The real thng Feb 20, 2010
For so many people who I think are like me and were raised in a Bible centered Protestant church, this is so revealing and brings to life a revered tome that we took for granted as just being a part of our lives, like the "miracle" of creation itself. O.K. The Bible was a "government document" in a sense. Were the writers inspired? Certainly. Were the writers of the American Constitution inspired? Certainly. It's not magic, it's real human brilliance, or the brilliance of evolution of our societies and of spiritual life, and more. This book really got me thinking and helped me to grow up out of the dusty church basement where I was tested on my ability to memorize verses from the Bible. Thank God for historians who work so hard to chronicle the life of the human species. It's amazing.
Well Writen History May 2, 2009
Most KJV books are written from a purely religious perspective. "God's Secretaries" is written from a primarily secular point of view. The early 1600's was indeed a pivotal period for England, the Church, and western culture. Instead of focusing solely on King James, the Bible, or the Church, Adam Nicolson focuses on how the historic events of the early 1600's produced a Bible version that has transcended it's time.
This is not a "Christian" work, but is a secular, historic work. I found this book to be what all historical writers say they achieve, a fair, unbiased work. Some facts may be disputed amongst historians, but I do not believe that Mr. Nicolson intentionally put a spin in this book. Well done, Mr. Nicolson.
One can read volumes of books on King James and English history. One can read volumes of books on church history. One can read volumes of books on the KJV. One will find it difficult to find a nice book to put all the three together and be written in a clear manner that is also an enjoyable read.
God's Secretaries Jan 6, 2009
The book is interesting. It spends more time on the politics of writing the King James Bible, than on what manuscripts were used in writing the Bible.
Good context, but lacking in content Jan 6, 2009
Nicolson provides an interesting and full picture of the people and politics that brought about the King James Version of the Bible. His writing is lovely, but at times is overly verbose and descriptive. Although I kept wanting to read about the actual translation of the KJV, I found the context he gave helpful and worthwhile.

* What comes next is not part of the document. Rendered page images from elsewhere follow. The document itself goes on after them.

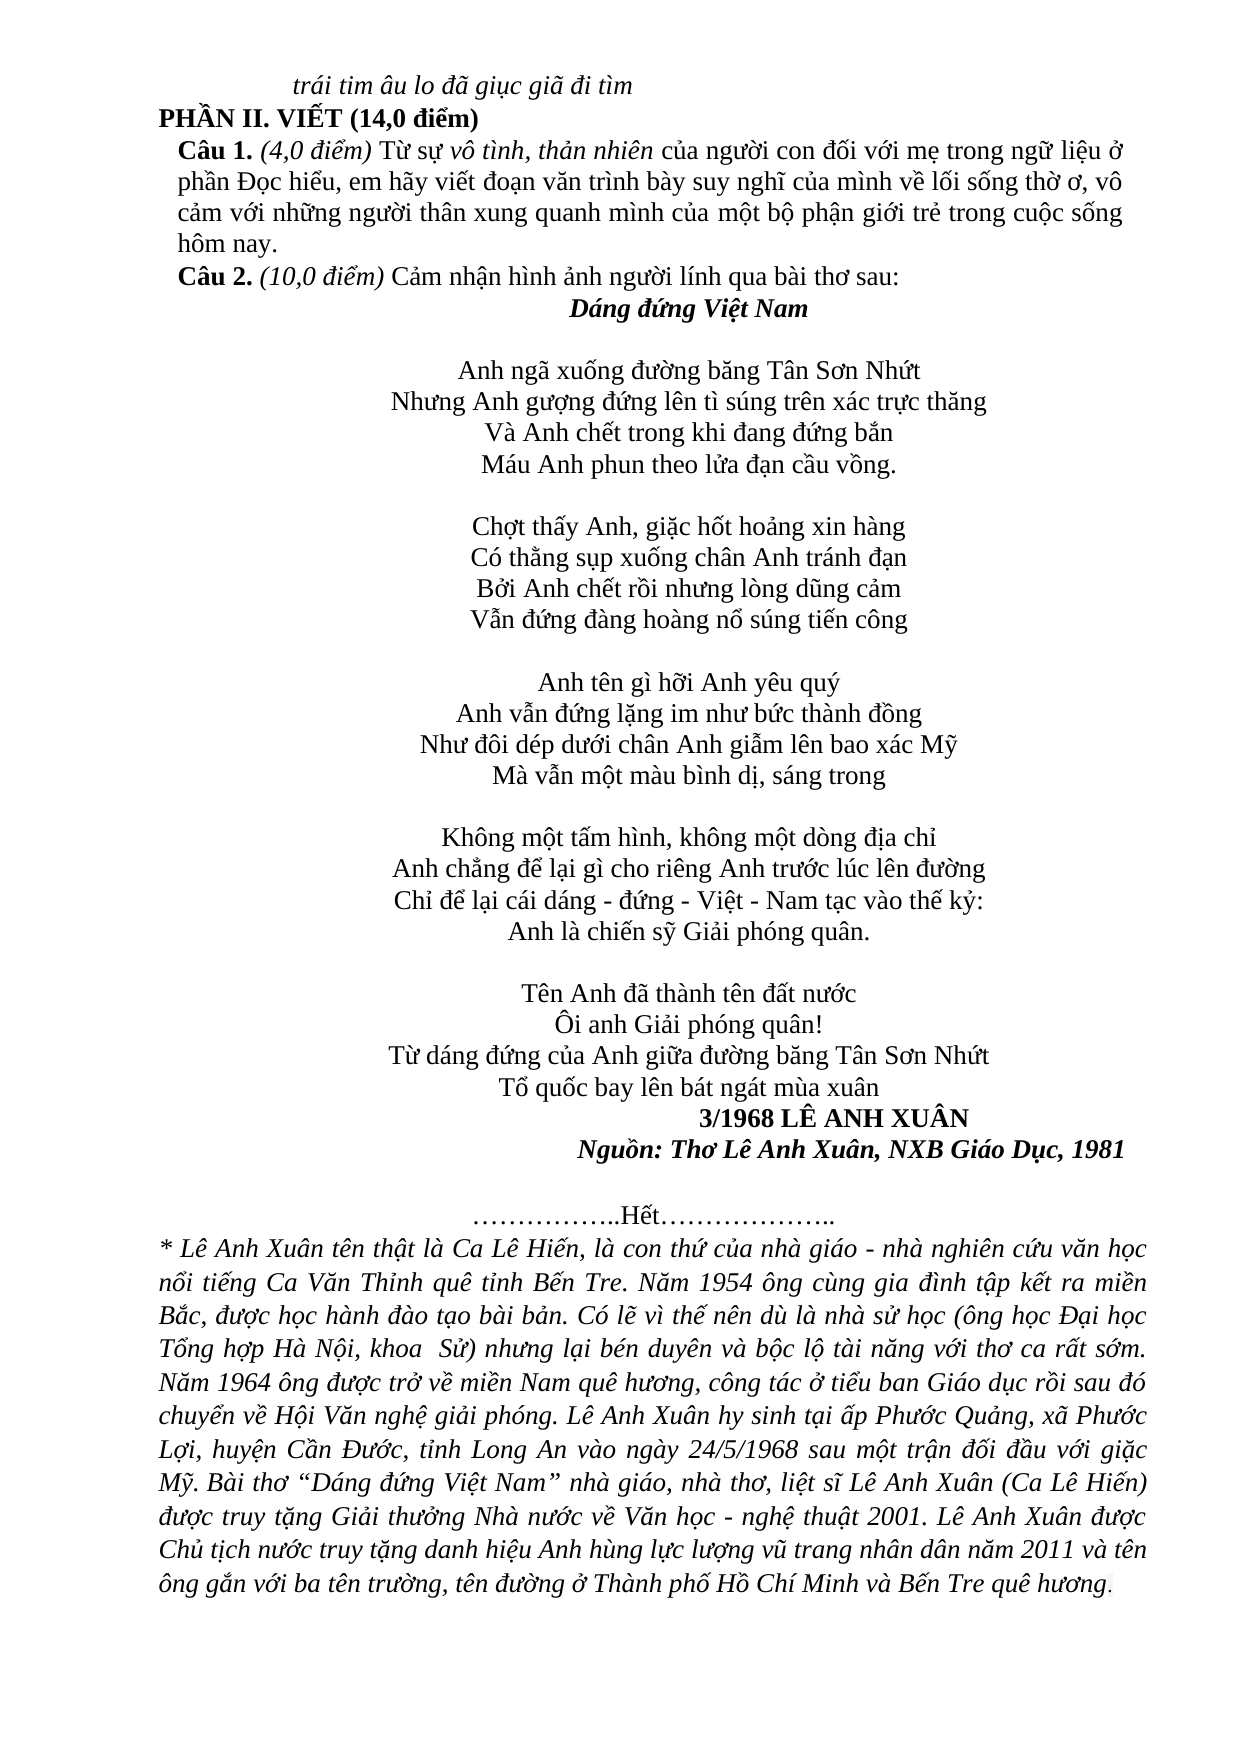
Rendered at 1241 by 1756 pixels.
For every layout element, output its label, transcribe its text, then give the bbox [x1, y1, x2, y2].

subtitle ……………..Hết……………….. [158, 1197, 1148, 1231]
text Vẫn đứng đàng hoàng nổ súng tiến công [158, 603, 1219, 634]
text Anh tên gì hỡi Anh yêu quý [158, 666, 1219, 697]
text trái tim âu lo đã giục giã đi tìm [177, 69, 1219, 100]
subtitle * Lê Anh Xuân tên thật là Ca Lê Hiến, là con thứ của nhà giáo - nhà nghiên cứu văn học nổi tiếng Ca Văn Thỉnh quê tỉnh Bến Tre. Năm 1954 ông cùng gia đình tập kết ra miền Bắc, được học hành đào tạo bài bản. Có lẽ vì thế nên dù là nhà sử học (ông học Đại học Tổng hợp Hà Nội, khoa Sử) nhưng lại bén duyên và bộc lộ tài năng với thơ ca rất sớm. Năm 1964 ông được trở về miền Nam quê hương, công tác ở tiểu ban Giáo dục rồi sau đó chuyển về Hội Văn nghệ giải phóng. Lê Anh Xuân hy sinh tại ấp Phước Quảng, xã Phước Lợi, huyện Cần Đước, tỉnh Long An vào ngày 24/5/1968 sau một trận đối đầu với giặc Mỹ. Bài thơ “Dáng đứng Việt Nam” nhà giáo, nhà thơ, liệt sĩ Lê Anh Xuân (Ca Lê Hiến) được truy tặng Giải thưởng Nhà nước về Văn học - nghệ thuật 2001. Lê Anh Xuân được Chủ tịch nước truy tặng danh hiệu Anh hùng lực lượng vũ trang nhân dân năm 2011 và tên ông gắn với ba tên trường, tên đường ở Thành phố Hồ Chí Minh và Bến Tre quê hương. [158, 1330, 1148, 1355]
text Ôi anh Giải phóng quân! [158, 1008, 1219, 1039]
text 3/1968 LÊ ANH XUÂN [158, 1102, 1219, 1133]
text Anh vẫn đứng lặng im như bức thành đồng [158, 697, 1219, 728]
subtitle PHẦN II. VIẾT (14,0 điểm) [158, 101, 1219, 134]
text Từ dáng đứng của Anh giữa đường băng Tân Sơn Nhứt [158, 1039, 1219, 1071]
text Tổ quốc bay lên bát ngát mùa xuân [158, 1071, 1219, 1102]
text Không một tấm hình, không một dòng địa chỉ [158, 821, 1219, 853]
text Như đôi dép dưới chân Anh giẫm lên bao xác Mỹ [158, 728, 1219, 759]
text Anh ngã xuống đường băng Tân Sơn Nhứt [158, 354, 1219, 385]
subtitle * Lê Anh Xuân tên thật là Ca Lê Hiến, là con thứ của nhà giáo - nhà nghiên cứu văn học nổi tiếng Ca Văn Thỉnh quê tỉnh Bến Tre. Năm 1954 ông cùng gia đình tập kết ra miền Bắc, được học hành đào tạo bài bản. Có lẽ vì thế nên dù là nhà sử học (ông học Đại học Tổng hợp Hà Nội, khoa Sử) nhưng lại bén duyên và bộc lộ tài năng với thơ ca rất sớm. Năm 1964 ông được trở về miền Nam quê hương, công tác ở tiểu ban Giáo dục rồi sau đó chuyển về Hội Văn nghệ giải phóng. Lê Anh Xuân hy sinh tại ấp Phước Quảng, xã Phước Lợi, huyện Cần Đước, tỉnh Long An vào ngày 24/5/1968 sau một trận đối đầu với giặc Mỹ. Bài thơ “Dáng đứng Việt Nam” nhà giáo, nhà thơ, liệt sĩ Lê Anh Xuân (Ca Lê Hiến) được truy tặng Giải thưởng Nhà nước về Văn học - nghệ thuật 2001. Lê Anh Xuân được Chủ tịch nước truy tặng danh hiệu Anh hùng lực lượng vũ trang nhân dân năm 2011 và tên ông gắn với ba tên trường, tên đường ở Thành phố Hồ Chí Minh và Bến Tre quê hương. [158, 1231, 1148, 1266]
text Anh là chiến sỹ Giải phóng quân. [158, 915, 1219, 946]
text Câu 2. (10,0 điểm) Cảm nhận hình ảnh người lính qua bài thơ sau: [177, 259, 1219, 292]
text Dáng đứng Việt Nam [158, 292, 1219, 323]
subtitle Câu 1. (4,0 điểm) Từ sự vô tình, thản nhiên của người con đối với mẹ trong ngữ liệu ở phần Đọc hiểu, em hãy viết đoạn văn trình bày suy nghĩ của mình về lối sống thờ ơ, vô cảm với những người thân xung quanh mình của một bộ phận giới trẻ trong cuộc sống hôm nay. [177, 134, 1123, 259]
text Máu Anh phun theo lửa đạn cầu vồng. [158, 448, 1219, 479]
text Anh chẳng để lại gì cho riêng Anh trước lúc lên đường [158, 853, 1219, 884]
text Nguồn: Thơ Lê Anh Xuân, NXB Giáo Dục, 1981 [158, 1133, 1219, 1164]
subtitle * Lê Anh Xuân tên thật là Ca Lê Hiến, là con thứ của nhà giáo - nhà nghiên cứu văn học nổi tiếng Ca Văn Thỉnh quê tỉnh Bến Tre. Năm 1954 ông cùng gia đình tập kết ra miền Bắc, được học hành đào tạo bài bản. Có lẽ vì thế nên dù là nhà sử học (ông học Đại học Tổng hợp Hà Nội, khoa Sử) nhưng lại bén duyên và bộc lộ tài năng với thơ ca rất sớm. Năm 1964 ông được trở về miền Nam quê hương, công tác ở tiểu ban Giáo dục rồi sau đó chuyển về Hội Văn nghệ giải phóng. Lê Anh Xuân hy sinh tại ấp Phước Quảng, xã Phước Lợi, huyện Cần Đước, tỉnh Long An vào ngày 24/5/1968 sau một trận đối đầu với giặc Mỹ. Bài thơ “Dáng đứng Việt Nam” nhà giáo, nhà thơ, liệt sĩ Lê Anh Xuân (Ca Lê Hiến) được truy tặng Giải thưởng Nhà nước về Văn học - nghệ thuật 2001. Lê Anh Xuân được Chủ tịch nước truy tặng danh hiệu Anh hùng lực lượng vũ trang nhân dân năm 2011 và tên ông gắn với ba tên trường, tên đường ở Thành phố Hồ Chí Minh và Bến Tre quê hương. [158, 1464, 1148, 1599]
text Tên Anh đã thành tên đất nước [158, 977, 1219, 1008]
text Chợt thấy Anh, giặc hốt hoảng xin hàng [158, 510, 1219, 541]
text Chỉ để lại cái dáng - đứng - Việt - Nam tạc vào thế kỷ: [158, 884, 1219, 915]
text Mà vẫn một màu bình dị, sáng trong [158, 759, 1219, 790]
text Nhưng Anh gượng đứng lên tì súng trên xác trực thăng [158, 385, 1219, 417]
text Có thằng sụp xuống chân Anh tránh đạn [158, 541, 1219, 572]
text Và Anh chết trong khi đang đứng bắn [158, 417, 1219, 448]
text Bởi Anh chết rồi nhưng lòng dũng cảm [158, 572, 1219, 603]
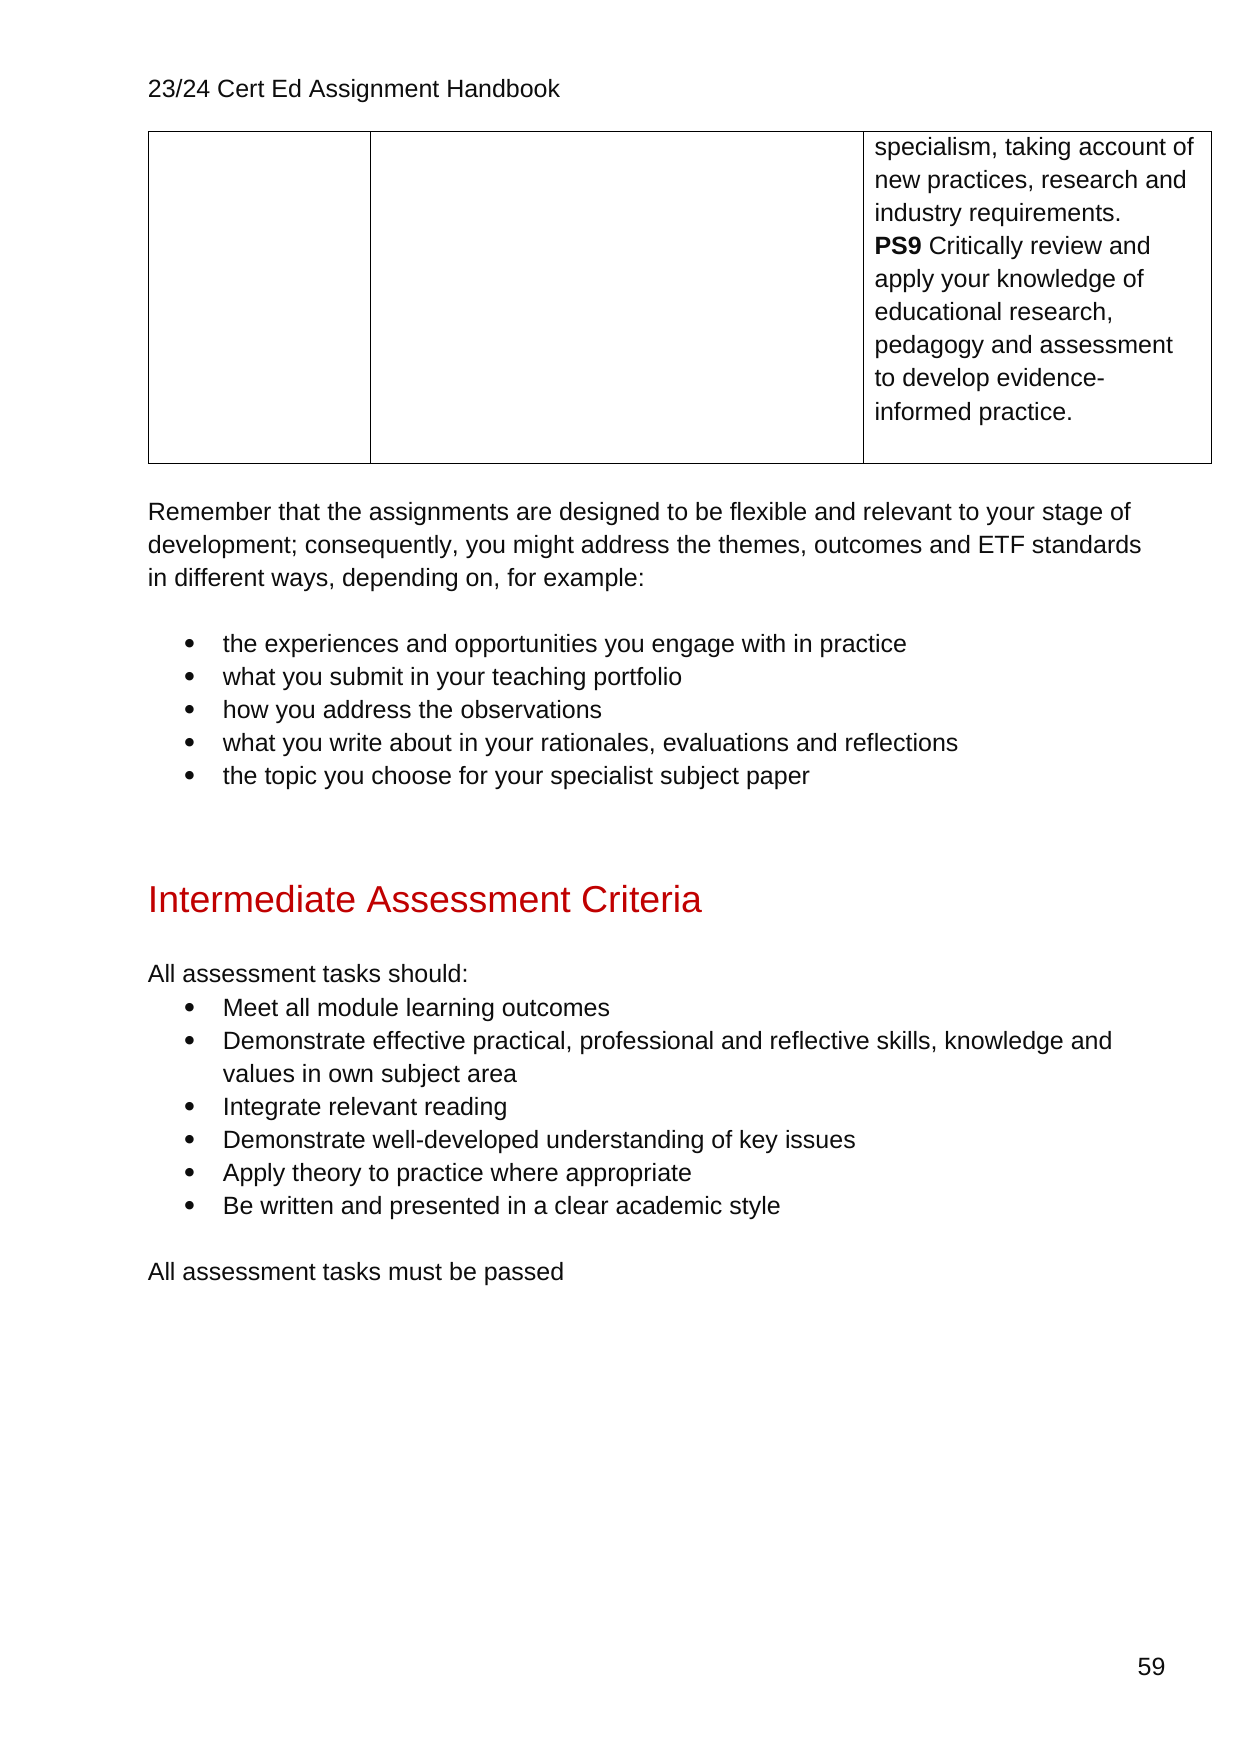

Unfortunately, I found the very small portion of his book dedicated to the actual translation deficient. Rather than showing how the context he so carefully provided has affected the language with any specific examples, he time and again applauds the King James Version as superior to modern ones. His reasoning is, again and again, due to the beautiful language of the KJV. Unfortunately he does not spend sufficient time defending his view that beautiful language and majestic tone equate superior translation. It is a well-known fact that the New Testament is written in common Greek and not the exalted language that Nicolson loves. Why is this change valid, and more importantly, why is it superior?
I see nowhere in this book any reason to believe that Nicolson has ever done any translation work or knows either Greek or Hebrew. In fact, the deplorable rendition of Greek on page 166, with only one accent (and one apostrophe to signify an accent) and no final sigmas, shows me that no one involved with the book knew Greek well or at all. (Unless this Greek phrase is given in the exact form Savile wrote it, which I do not have the ability to determine for myself.)
In short--as far as his description of the political and historical background of the King James Version, Nicolson does a nice job. However, he would do well to keep his praise for the language of the KJV but lose the criticisms of how translation ought to be done which he does not appear to have the background or knowledge to develop or defend.